▸ **WORK TASK**
Pictures must not appear in the copy. Restate exactly the lines below from the one with "#173, owner: 池田 湊 -> 石川 優子" through the one with "#40, label: Tech debt -> Performance", inclusive.

▸ **DATA FOR PROCESSING**
::::

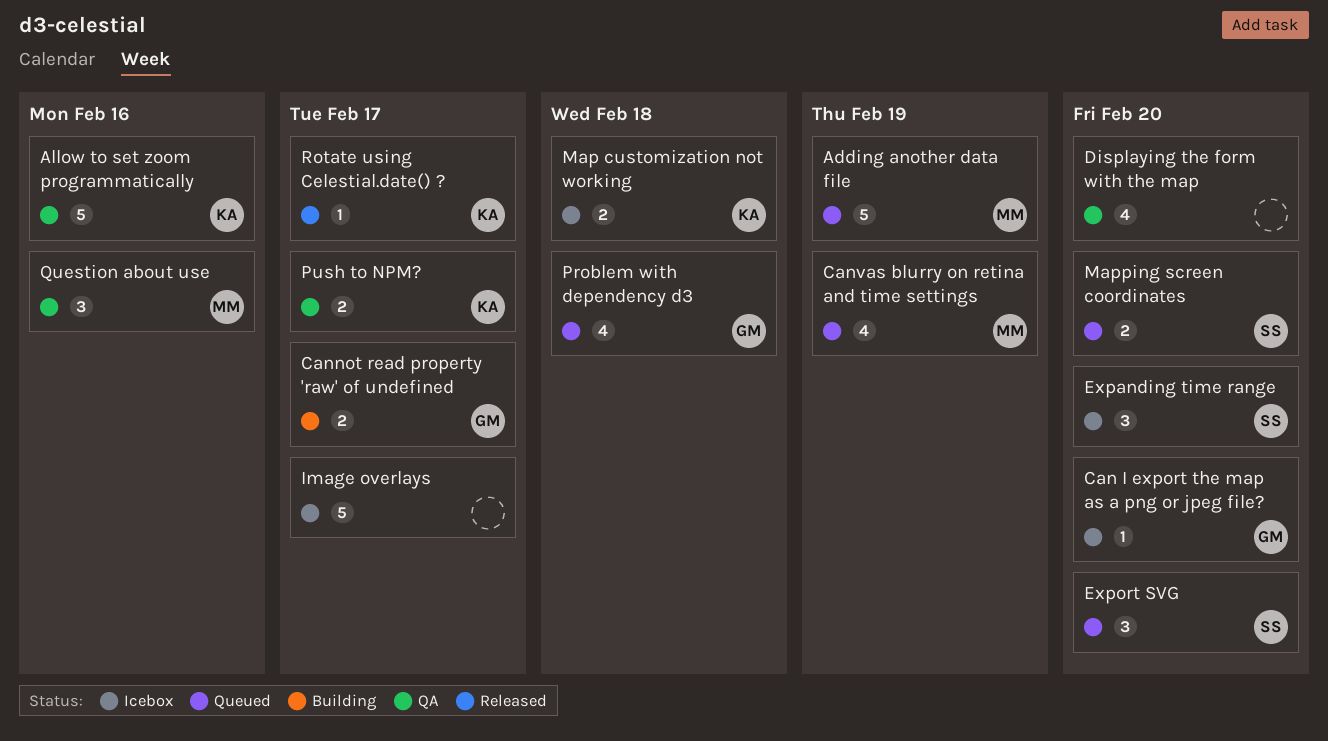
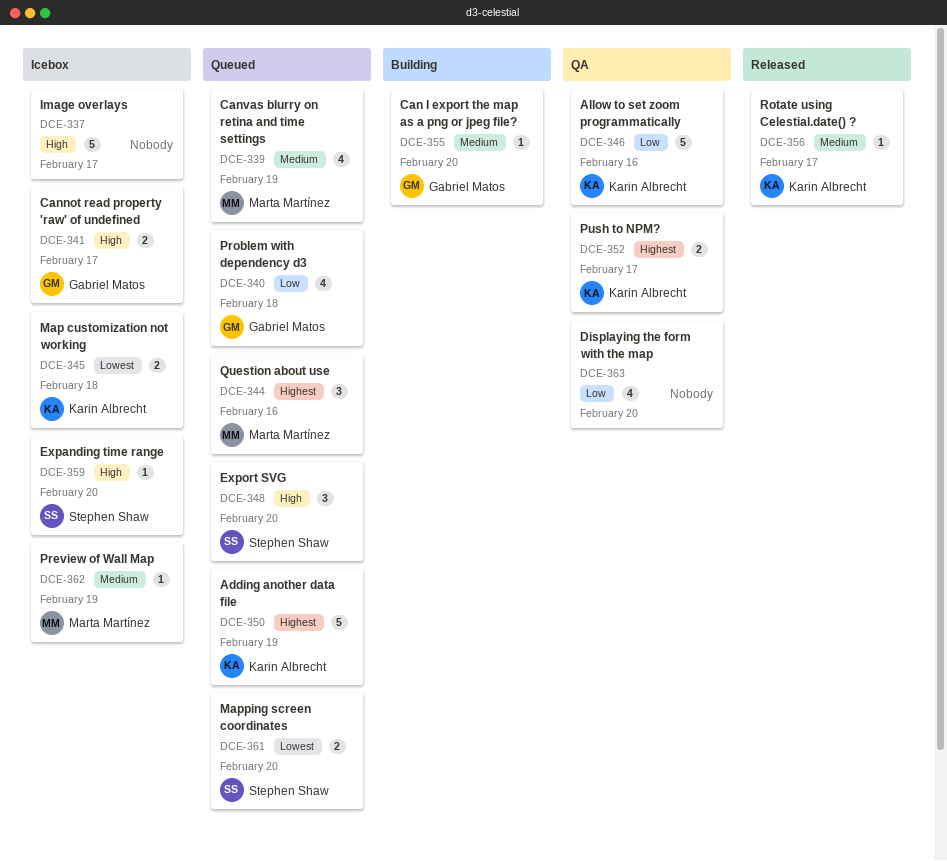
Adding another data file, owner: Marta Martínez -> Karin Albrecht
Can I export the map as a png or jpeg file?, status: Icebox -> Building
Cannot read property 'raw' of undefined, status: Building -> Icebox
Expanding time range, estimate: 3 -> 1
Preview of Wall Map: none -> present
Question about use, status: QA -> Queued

::::

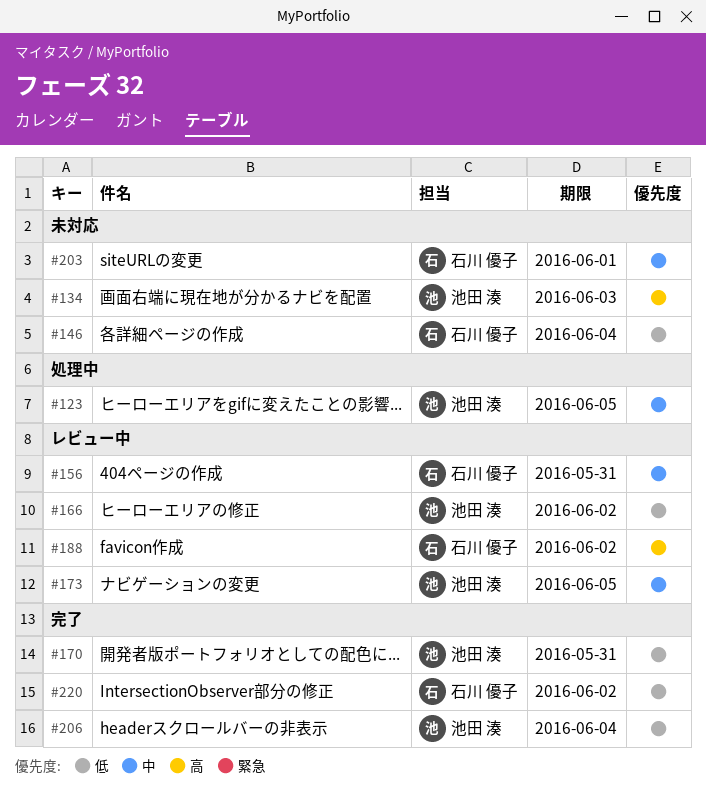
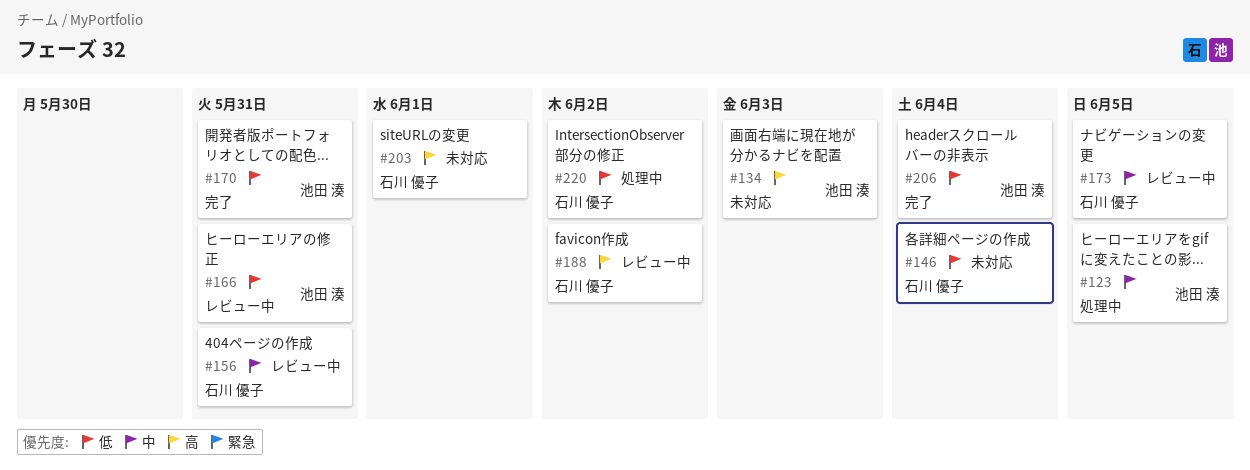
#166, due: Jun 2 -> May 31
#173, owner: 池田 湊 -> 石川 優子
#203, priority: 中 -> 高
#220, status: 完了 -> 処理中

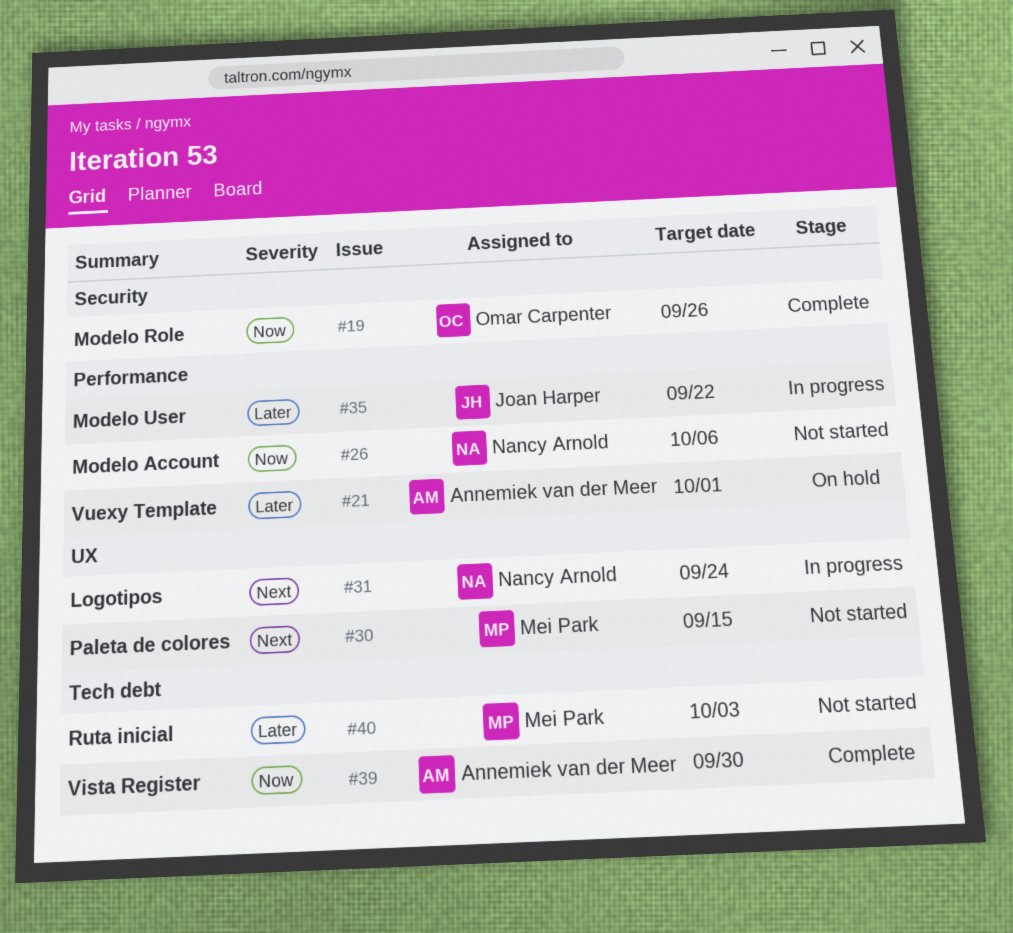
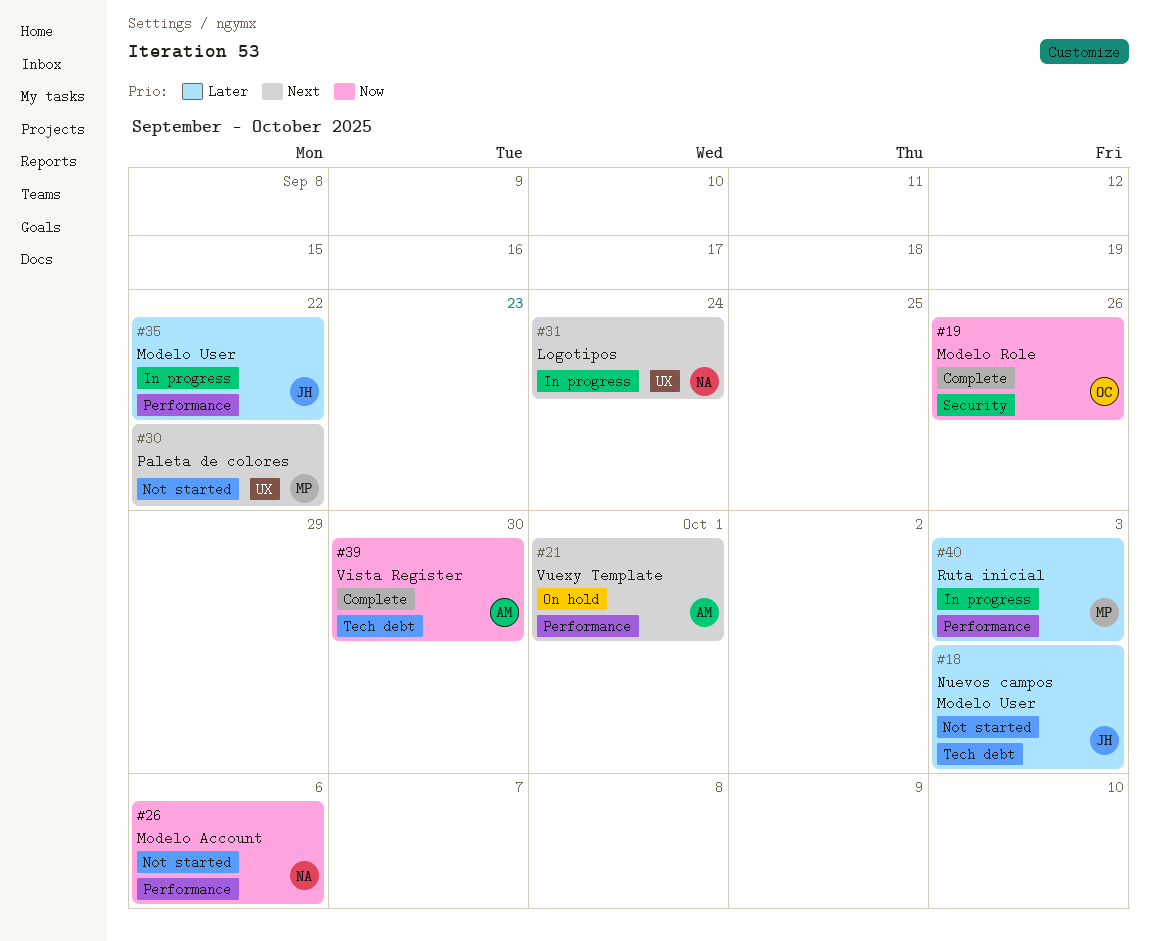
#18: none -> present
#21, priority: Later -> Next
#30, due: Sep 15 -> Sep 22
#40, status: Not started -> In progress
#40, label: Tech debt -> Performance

::::

▸ **THE ANSWER**
#173, owner: 池田 湊 -> 石川 優子
#203, priority: 中 -> 高
#220, status: 完了 -> 処理中

#18: none -> present
#21, priority: Later -> Next
#30, due: Sep 15 -> Sep 22
#40, status: Not started -> In progress
#40, label: Tech debt -> Performance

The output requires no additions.